Argentina consiguió su primera victoria como local ante los All Blacks en el decimosexto intento, ganando merecidamente 29 a 23 y dejando completamente abierto el Rugby Championship.
Si bien Los Pumas habían vencido a Nueva Zelanda como visitantes, nunca habían triunfado en casa. Hasta ahora, con una victoria apasionada y contundente.
Los tries de Juan Martín González y Gonzalo García fueron respaldados por puntos extra de Tomás Albornoz, Juan Cruz Mallia y Santiago Carreras cuando finalmente rompieron su hoodoo.
Billy Proctor, Fletcher Newell y Samisoni Taukei’aho centraron para los All Blacks, pero los tiros desviados y la mala disciplina que les valió tres tarjetas amarillas fueron una plaga para el juego de los visitantes.
Haga clic aquí para ver los goleadores
Argentina comenzó el partido con brío y se adelantó rápidamente gracias a un penalti de Albornoz a los tres minutos. Sin embargo, el apertura, en un gran momento, vio truncada su actuación poco después al sufrir una lesión en la mano que lo obligó a abandonar el campo, no sin antes disparar desviado desde lejos.
La salida de Albornoz se produjo justo cuando Barrett pondría el 3-3 a los 12 minutos, pero Mallia puso a Los Pumas nuevamente en ventaja poco después al hacerse cargo de las funciones de pateo.

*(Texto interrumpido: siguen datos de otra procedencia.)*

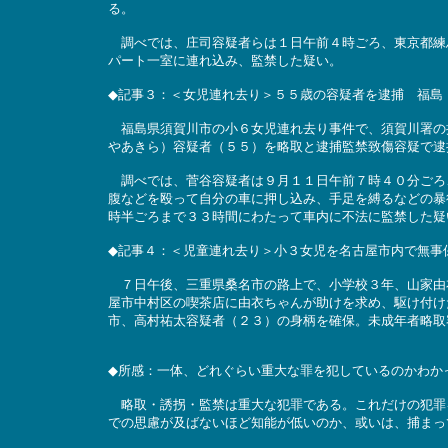
る。
調べでは、庄司容疑者らは１日午前４時ごろ、東京都練
パート一室に連れ込み、監禁した疑い。
◆記事３：＜女児連れ去り＞５５歳の容疑者を逮捕 福島
福島県須賀川市の小６女児連れ去り事件で、須賀川署の
やあきら）容疑者（５５）を略取と逮捕監禁致傷容疑で逮
調べでは、菅谷容疑者は９月１１日午前７時４０分ごろ
腹などを殴って自分の車に押し込み、手足を縛るなどの暴
時半ごろまで３３時間にわたって車内に不法に監禁した疑
◆記事４：＜児童連れ去り＞小３女児を名古屋市内で無事
７日午後、三重県桑名市の路上で、小学校３年、山家由
屋市中村区の喫茶店に由衣ちゃんが助けを求め、駆け付け
市、高村祐太容疑者（２３）の身柄を確保。未成年者略取
◆所感：一体、どれぐらい重大な罪を犯しているのかわか
略取・誘拐・監禁は重大な犯罪である。これだけの犯罪
での思慮が及ばないほど知能が低いのか、或いは、捕まっ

Ambos equipos sufrieron lesiones en el primer cuarto y Nueva Zelanda fue la siguiente en perder con la salida de Cortez Ratima, quien fue reemplazado por Finlay Christie en el puesto nueve. El medio scrum tuvo un impacto inmediato al enviar a Proctor con un pase inteligente cerca del ruck para el primer try del partido, que Barrett no pudo convertir.

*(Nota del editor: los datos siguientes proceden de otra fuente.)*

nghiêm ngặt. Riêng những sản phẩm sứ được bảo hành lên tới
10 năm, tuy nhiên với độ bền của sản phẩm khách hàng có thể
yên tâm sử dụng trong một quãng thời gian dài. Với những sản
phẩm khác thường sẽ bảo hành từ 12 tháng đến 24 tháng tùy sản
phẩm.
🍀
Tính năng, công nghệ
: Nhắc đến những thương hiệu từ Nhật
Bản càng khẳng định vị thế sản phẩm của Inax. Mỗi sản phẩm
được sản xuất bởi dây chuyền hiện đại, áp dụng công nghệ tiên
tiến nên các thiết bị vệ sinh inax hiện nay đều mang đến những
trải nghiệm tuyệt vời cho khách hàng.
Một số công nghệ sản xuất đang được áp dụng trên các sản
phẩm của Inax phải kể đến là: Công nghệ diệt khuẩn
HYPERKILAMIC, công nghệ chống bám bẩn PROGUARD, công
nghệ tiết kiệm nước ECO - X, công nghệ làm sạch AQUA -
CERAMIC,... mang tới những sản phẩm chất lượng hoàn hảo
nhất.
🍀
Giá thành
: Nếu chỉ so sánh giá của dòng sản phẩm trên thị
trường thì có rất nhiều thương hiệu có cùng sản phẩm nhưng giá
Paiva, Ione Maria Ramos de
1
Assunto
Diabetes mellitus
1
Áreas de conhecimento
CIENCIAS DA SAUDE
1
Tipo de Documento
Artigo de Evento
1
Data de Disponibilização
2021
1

El segundo try de los All Blacks llegó a los 26 minutos cuando una serie de grandes acarreos culminó con el pilar derecho Newell llegando a la línea y marcando en el ala izquierda.
Una vez más, aunque Barrett se fue desviado con la difícil patada y con 13-6 atrás, uno sentía que Los Pumas se habrían contentado con ese déficit de un punto después de semejante período.

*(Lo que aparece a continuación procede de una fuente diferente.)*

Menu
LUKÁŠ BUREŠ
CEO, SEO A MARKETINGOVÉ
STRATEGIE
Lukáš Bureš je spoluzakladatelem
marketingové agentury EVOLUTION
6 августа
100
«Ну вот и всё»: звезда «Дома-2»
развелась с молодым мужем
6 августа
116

Ese fue probablemente el caso, ya que el impulso volvió a inclinarse a favor de los anfitriones, ayudado por la sanción a Will Jordan por cruzar al perseguidor Mateo Carreras.
Argentina sintió la sangre y obtuvo su recompensa en el minuto 33 cuando González se acercó para anotar el 13-13, y el try del empate también le valió una tarjeta amarilla a Tupou Vaa’i.
Jugando contra 13 jugadores, Los Pumas tuvieron una oportunidad de oro para adelantarse en los últimos minutos de la primera parte. Sin embargo, primero González y luego Bautista Delguy se quedaron sin gol, y los All Blacks sobrevivieron crucialmente para irse al descanso con la igualdad. Sin embargo, era evidente que los locales dominaban el partido y presentían una victoria potencial.
Tanto Jordan como Vaa’i habían regresado cuando Barrett anotó un penal luego de un excelente trabajo en el ruck de Christie, pero una vez más el tiro fue desviado por el apertura.
Santiago Carreras no cometería el mismo error en el minuto 52, poniéndose claramente por delante en el marcador, poniendo a su equipo en ventaja por primera vez desde el primer cuarto del partido.
La ventaja de los Pumas aumentó a seis puntos cuatro minutos después, cuando el pivote suplente disparó con calma otro penal, esta vez desde los 52 metros para dejar el marcador en 19-13.
Poco después, Argentina se encontraba en un estado de ensueño cuando una impresionante carrera de Pablo Matera desde la base de un scrum llevó a García a anotar un try convertido que puso el marcador en 26-13 mientras la confianza comenzaba a crecer.
Nueva Zelanda simplemente tenía que marcar a continuación, y lo hizo en el minuto 68 cuando el hooker suplente Taukei’aho irrumpió y, crucialmente, Damian McKenzie agregó los difíciles extras.
Eso les dio un final espectacular en Buenos Aires, pero las esperanzas de los All Blacks sufrieron un duro golpe cuando Sevu Reece no pudo resistirse a intentar alcanzar un balón que nunca iba a atrapar y, posteriormente, recibió la tercera tarjeta amarilla de Nueva Zelanda. A esa tarjeta se sumó la posibilidad de perder tres puntos más, con un marcador de 29-20.
Si bien Nueva Zelanda tuvo la oportunidad de contraatacar poco después, un error en el lineout les costó una posición vital en el campo y, con el tiempo en el reloj, optaron por los tres puntos, llevándose así un punto bonus por perder mientras Argentina celebraba una famosa victoria.